O questionário foi aplicado a um grupo de doentes da consulta de cefaleias do Serviço de Neurologia do HGSA após a sua observação clínica. Não houve limites de idade, para além da capacidade de compreensão das perguntas.

Registo de dados

Os dados obtidos no exame e no questionário foram registados numa base de dados para tratamento informático e análise estatística dos diferentes parâmetros estudados, com o consentimento informado verbal de todos os indivíduos estudados.

Observação clínica

Os 102 indivíduos foram seleccionados para este estudo aleatoriamente. Os 50 indivíduos da amostra de doentes com enxaqueca foram seleccionados numa consulta de cefaleias do Serviço de Neurologia do H.G.S.A., onde preencheram o questionário, tendo sido posteriormente encaminhados para o Serviço de Oftalmologia onde foram observados pela autora do trabalho (exame oftalmológico).
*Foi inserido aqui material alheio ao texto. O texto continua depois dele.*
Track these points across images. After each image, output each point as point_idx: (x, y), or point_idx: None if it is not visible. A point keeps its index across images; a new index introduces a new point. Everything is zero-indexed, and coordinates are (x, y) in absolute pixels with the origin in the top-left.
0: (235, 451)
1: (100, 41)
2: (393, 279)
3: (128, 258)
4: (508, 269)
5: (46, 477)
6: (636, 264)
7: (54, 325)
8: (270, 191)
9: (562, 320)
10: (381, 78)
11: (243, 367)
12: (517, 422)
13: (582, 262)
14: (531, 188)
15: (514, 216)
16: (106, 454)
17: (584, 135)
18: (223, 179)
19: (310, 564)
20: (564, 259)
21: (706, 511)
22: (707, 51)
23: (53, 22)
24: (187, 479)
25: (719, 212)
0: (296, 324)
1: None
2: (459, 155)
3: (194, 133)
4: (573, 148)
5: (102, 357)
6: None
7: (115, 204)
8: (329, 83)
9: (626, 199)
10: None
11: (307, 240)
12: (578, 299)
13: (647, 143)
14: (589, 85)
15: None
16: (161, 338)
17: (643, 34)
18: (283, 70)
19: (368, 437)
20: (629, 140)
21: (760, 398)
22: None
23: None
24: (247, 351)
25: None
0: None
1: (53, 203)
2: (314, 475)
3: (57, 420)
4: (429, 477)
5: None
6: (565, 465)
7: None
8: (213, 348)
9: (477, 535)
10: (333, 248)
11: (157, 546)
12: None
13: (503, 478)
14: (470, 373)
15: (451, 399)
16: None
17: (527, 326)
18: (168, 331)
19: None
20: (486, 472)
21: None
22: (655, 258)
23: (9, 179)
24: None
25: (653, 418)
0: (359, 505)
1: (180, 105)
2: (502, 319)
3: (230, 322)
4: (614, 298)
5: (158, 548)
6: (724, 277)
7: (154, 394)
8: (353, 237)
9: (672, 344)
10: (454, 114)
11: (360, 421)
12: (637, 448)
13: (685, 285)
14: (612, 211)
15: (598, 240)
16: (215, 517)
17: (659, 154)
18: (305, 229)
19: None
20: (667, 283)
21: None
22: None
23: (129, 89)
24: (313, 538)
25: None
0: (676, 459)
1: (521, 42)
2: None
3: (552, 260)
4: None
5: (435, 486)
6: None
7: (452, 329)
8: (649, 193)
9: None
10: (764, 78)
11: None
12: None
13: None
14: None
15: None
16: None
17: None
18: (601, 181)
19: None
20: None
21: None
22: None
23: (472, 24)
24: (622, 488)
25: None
Os 52 indivíduos da amostra controlo foram observados em duas clínicas privadas (SAMS Norte e Hospital da Arrábida, Espírito Santo Saúde), pela autora e foram seleccionados aleatoriamente entre indivíduos que recorreram à consulta de oftalmologia para rastreio visual, sem quaisquer antecedentes de enxaquecas ou de doenças oculares conhecidos.

Validação clínica

A validação clínica foi obtida através da observação directa dos 102 indivíduos seleccionados aleatoriamente, sendo que a observação clínica oftalmológica de todos eles, foi efectuada exclusivamente pela investigadora.

Análise estatística

Procedeu-se à validação individual e cruzada das variáveis, item por item, para a detecção de erros, omissões ou incongruências dos dados, ou dos registos informáticos e à análise estatística através do programa SPSS 15.0.

Avaliaram-se as frequências dos diversos parâmetros estudados e a sua relação com as diferentes entidades clínicas identificadas. O nível de significância estatística adoptado foi de p<0.05.

Interpretação dos resultados

Os resultados obtidos foram interpretados e comparados com os dados correspondentes da literatura internacional sobre o mesmo tema (ver discussão dos resultados).